The Transformational Power of Metadata, May 20, 2012


Metadata, by definition, is data about data.

What a boring, obtuse, notion. You know exactly what your data stands for. Your computer program doesn't know what it stands for, but that doesn't matter, right? As a programmer, your task is to tell the program what to do with the data. What the data stands for is irrelevant to the program. Under what circumstances could it possibly make a difference if your computer program "knows" what your data stands for?

The answer is that a program that works with your data's metadata can accomplish far more than a program that doesn't. When the program can read your data's metadata and then autonomously make choices about what to do with the data, then that's one less thing that you must design it to do. This increases both the flexibility and power of the application you ultimately construct. It can also go a long ways toward avoiding duplication of code.

One commonly encountered type of metadata is a database schema. This metadata describes how data is organized in the database. In SQL, there are a number of tables that contain this data. If you have access to a SQL database, try running the query "SELECT * FROM INFORMATION_SCHEMA.COLUMNS WHERE TABLE_NAME='$yourtable'." This query will reveal a number of facts about the columns in $yourtable. For example, if $yourtable contains a varchar[n] column, you can see what the maximum number of allowed characters is. The application of this is that if the textual data saved in this column is input by a user into an application, you could program the application to retrieve this metadata at runtime and autonomously decide how many characters to accept from the user.
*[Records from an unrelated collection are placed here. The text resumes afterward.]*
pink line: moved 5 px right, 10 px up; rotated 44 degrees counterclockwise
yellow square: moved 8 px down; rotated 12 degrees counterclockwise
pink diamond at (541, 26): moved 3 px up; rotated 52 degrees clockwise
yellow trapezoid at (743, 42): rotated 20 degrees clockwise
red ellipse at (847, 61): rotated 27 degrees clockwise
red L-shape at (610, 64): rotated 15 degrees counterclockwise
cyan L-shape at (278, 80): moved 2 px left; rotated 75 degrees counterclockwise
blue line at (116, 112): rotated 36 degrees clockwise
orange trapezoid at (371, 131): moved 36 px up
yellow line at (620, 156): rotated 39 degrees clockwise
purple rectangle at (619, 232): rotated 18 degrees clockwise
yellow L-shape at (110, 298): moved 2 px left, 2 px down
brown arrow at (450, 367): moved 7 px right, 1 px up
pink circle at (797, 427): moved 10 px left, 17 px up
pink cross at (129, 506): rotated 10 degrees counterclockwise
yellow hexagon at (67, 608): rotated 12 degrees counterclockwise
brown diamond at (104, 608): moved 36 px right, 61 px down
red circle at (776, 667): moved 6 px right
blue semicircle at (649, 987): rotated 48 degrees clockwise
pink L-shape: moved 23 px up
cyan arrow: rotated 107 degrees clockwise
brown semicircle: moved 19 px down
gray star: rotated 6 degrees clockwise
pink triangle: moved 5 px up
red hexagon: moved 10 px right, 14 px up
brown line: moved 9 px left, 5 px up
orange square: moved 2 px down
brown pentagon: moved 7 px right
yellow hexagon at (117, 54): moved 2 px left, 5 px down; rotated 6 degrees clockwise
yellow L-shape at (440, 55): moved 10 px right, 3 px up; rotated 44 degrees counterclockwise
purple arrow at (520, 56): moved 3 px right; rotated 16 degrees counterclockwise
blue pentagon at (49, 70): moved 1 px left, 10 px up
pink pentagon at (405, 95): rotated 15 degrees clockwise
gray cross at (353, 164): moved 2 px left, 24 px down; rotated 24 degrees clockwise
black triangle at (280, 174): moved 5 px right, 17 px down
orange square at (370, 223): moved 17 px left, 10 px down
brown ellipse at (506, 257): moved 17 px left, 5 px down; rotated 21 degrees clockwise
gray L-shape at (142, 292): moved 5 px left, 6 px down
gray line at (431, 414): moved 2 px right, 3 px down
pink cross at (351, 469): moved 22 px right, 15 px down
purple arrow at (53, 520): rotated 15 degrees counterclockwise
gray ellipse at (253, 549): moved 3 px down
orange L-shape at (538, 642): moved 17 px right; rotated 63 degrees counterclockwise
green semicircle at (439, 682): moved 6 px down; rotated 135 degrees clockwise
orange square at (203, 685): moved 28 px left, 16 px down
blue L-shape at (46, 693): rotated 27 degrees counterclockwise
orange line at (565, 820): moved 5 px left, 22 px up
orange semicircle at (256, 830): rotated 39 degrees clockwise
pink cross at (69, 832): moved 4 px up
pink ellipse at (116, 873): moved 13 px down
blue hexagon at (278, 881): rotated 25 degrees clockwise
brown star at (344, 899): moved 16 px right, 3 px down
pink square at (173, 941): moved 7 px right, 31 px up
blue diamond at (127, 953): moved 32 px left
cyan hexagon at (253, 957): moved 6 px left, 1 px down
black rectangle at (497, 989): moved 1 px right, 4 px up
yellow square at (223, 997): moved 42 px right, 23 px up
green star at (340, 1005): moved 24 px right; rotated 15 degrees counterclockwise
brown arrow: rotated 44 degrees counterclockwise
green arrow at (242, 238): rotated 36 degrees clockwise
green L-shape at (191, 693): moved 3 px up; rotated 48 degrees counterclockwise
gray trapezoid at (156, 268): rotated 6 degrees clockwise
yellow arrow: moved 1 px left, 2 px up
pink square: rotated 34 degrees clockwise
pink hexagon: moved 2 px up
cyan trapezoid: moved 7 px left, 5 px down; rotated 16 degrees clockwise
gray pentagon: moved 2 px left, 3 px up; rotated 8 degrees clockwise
In the previous example, you avoid duplication of code. Without using metadata in your application, you must specify the number of characters the user may enter into a text field, possibly in multiple places in your application. If the database schema is changed so that more or fewer characters are allowed, you must find and change all references to the maximum number of characters. Multiply this by many different fields, and a serious database schema change could be very bad news, indeed. With just this tiny bit of metadata, your application is more flexible and easier to maintain.

If that sounds like a powerful idea, allow me to introduce you to lightning in a bottle. The previous example used data that was automatically generated in the course of setting up your application's database. That's nothing compared to what you can accomplish when you write your own metadata.

Let's suppose that you begin programming in a new environment where there is a database containing years worth of data about a company's records. Soon after you begin, the company comes under an income tax audit. Inquisitive government agents begin demanding all sorts of information about the company's records. These demands are heard by the company's lawyers and accountants, who are familiar with your reputation as an outstanding programmer. They deluge you with requests for reports about all sorts of things contained in the company's database.

You begin construction of an application that will generate these reports as fast as you can. However, it's very difficult to keep up. The data is not all well-annotated, which results in much confusion about exactly what data should be in which report, and the details of the reports keep changing. For instance, the Employee Expense Report contains data about work-related expenses that have been reimbursed to employees for the past three years. Bob from the accounting department is delighted with your ability to retrieve all this data from the database so that he can present it to the government agents, but the agents keep changing their demands regarding what data they want to see.

First, they keep changing the time frame that they want to see data for. Then, they keep changing what categories of expense that they will and will not accept as a legitimate business expense. Furthermore, they want the report filtered down to transactions over $1000 one week, and then $500 the next. It would seem like a hopeless situation because every time a new demand for data is received, you must write code to generate a report to meet the demand.

This serves as an extreme example of changing requirements. Consider writing metadata about these reports that you must generate. Many modern languages and frameworks include libraries for working with standardized formats, such as XML and JSON. Try writing a file in an approriate format that contains data about the report that must be generated. Whatever decisions you must make about the report that are subject to change are best kept as metadata whenever possible. Put the categories of expenses for each report, time frames, and the minimum transaction amounts in metadata. From now on, whenever you need to change what is on this report, you no longer have to write and debug code. Just modify your metadata. Once you have extensive metadata, you may even be able to generate reports that are brand new to the recipient, but simply a matter of modifying metadata on your part.

Here, the word "transformative" applies doubly. It can transform your client's perception of your ability to deliver solutions as it allows you to transform one program into a seemly compltely different one.